For this exercise, return exactly the lines of the material below that begin at the one with "focal_35mm: 210" and stop after the one with "focal_mm: 140".
*** Exercise materials Section Begins ***
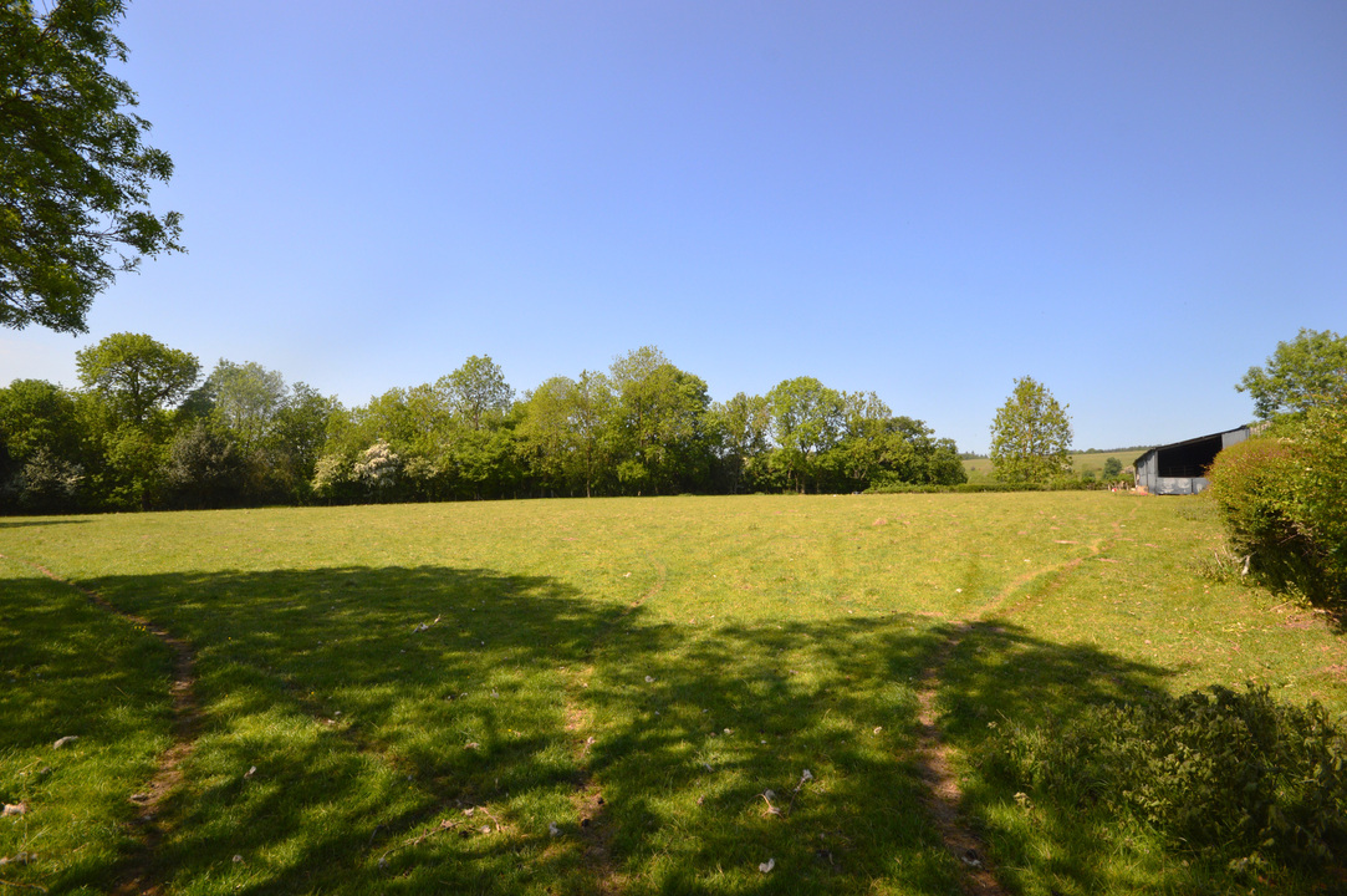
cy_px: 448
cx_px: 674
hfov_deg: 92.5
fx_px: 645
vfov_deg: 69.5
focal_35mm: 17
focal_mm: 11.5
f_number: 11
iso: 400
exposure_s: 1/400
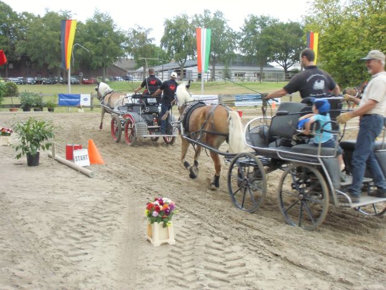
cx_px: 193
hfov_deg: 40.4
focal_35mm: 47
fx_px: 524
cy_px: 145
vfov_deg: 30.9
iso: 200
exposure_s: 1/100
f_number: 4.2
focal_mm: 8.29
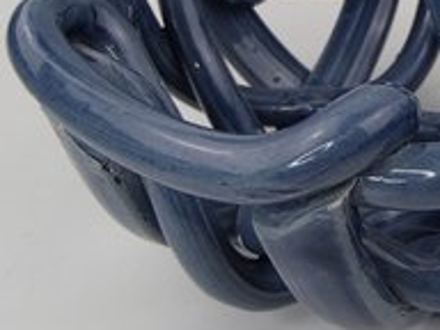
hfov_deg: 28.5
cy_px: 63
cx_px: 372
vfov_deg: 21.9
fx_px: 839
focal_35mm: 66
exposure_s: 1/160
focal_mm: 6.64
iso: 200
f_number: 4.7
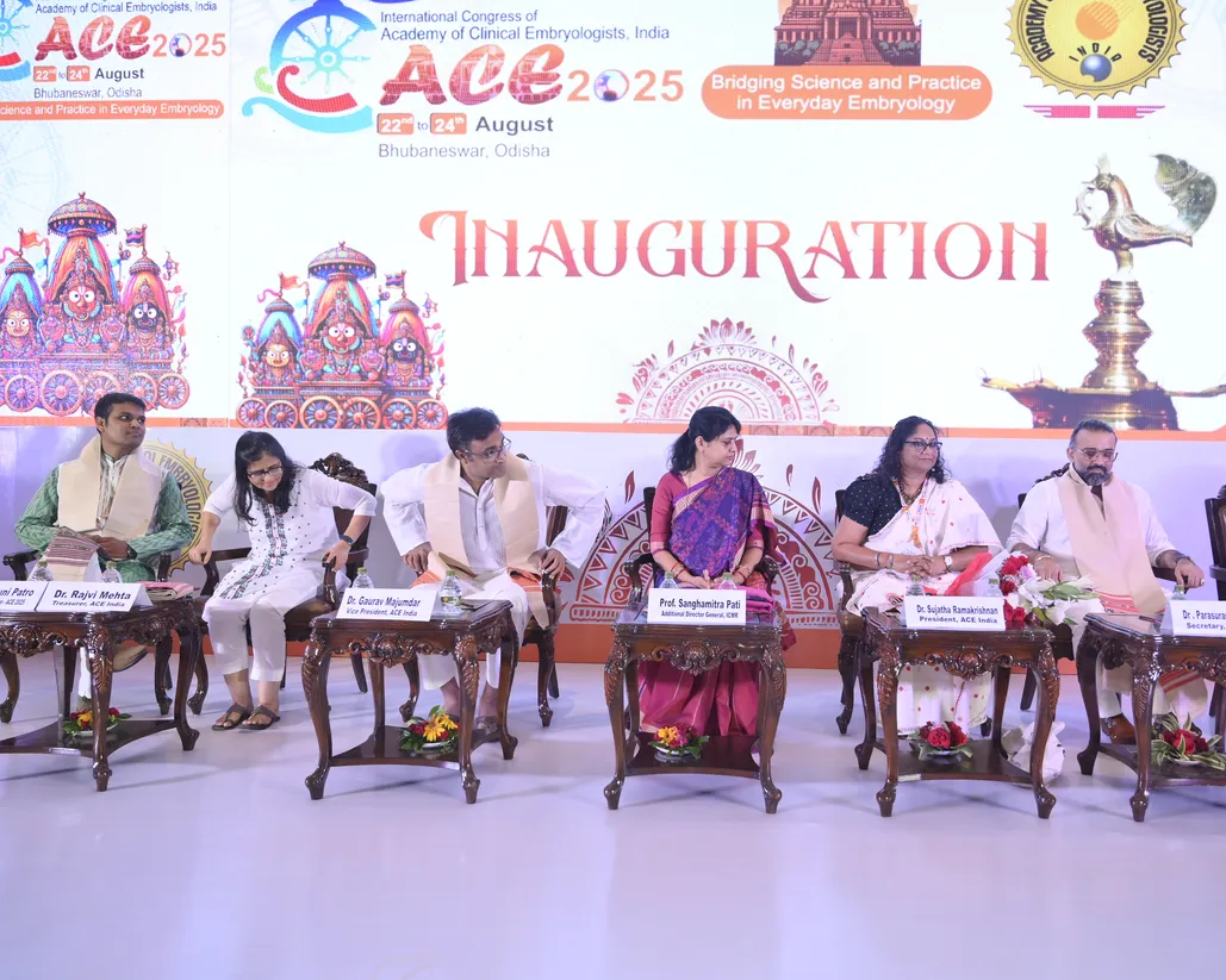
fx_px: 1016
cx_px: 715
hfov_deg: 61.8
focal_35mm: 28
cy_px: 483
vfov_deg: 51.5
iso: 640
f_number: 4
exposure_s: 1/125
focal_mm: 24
*** Exercise materials Section Ends ***
*** Exercise materials Section Begins ***
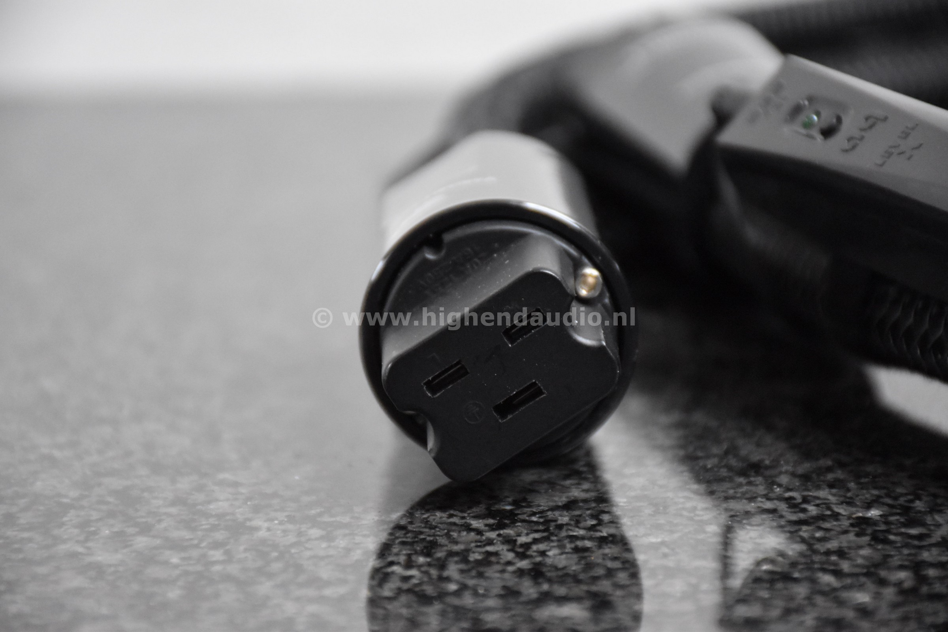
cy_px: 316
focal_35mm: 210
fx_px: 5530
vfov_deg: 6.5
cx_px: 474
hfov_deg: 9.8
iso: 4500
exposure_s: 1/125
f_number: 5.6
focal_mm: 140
*** Exercise materials Section Ends ***
Written reply:
focal_35mm: 210
fx_px: 5530
vfov_deg: 6.5
cx_px: 474
hfov_deg: 9.8
iso: 4500
exposure_s: 1/125
f_number: 5.6
focal_mm: 140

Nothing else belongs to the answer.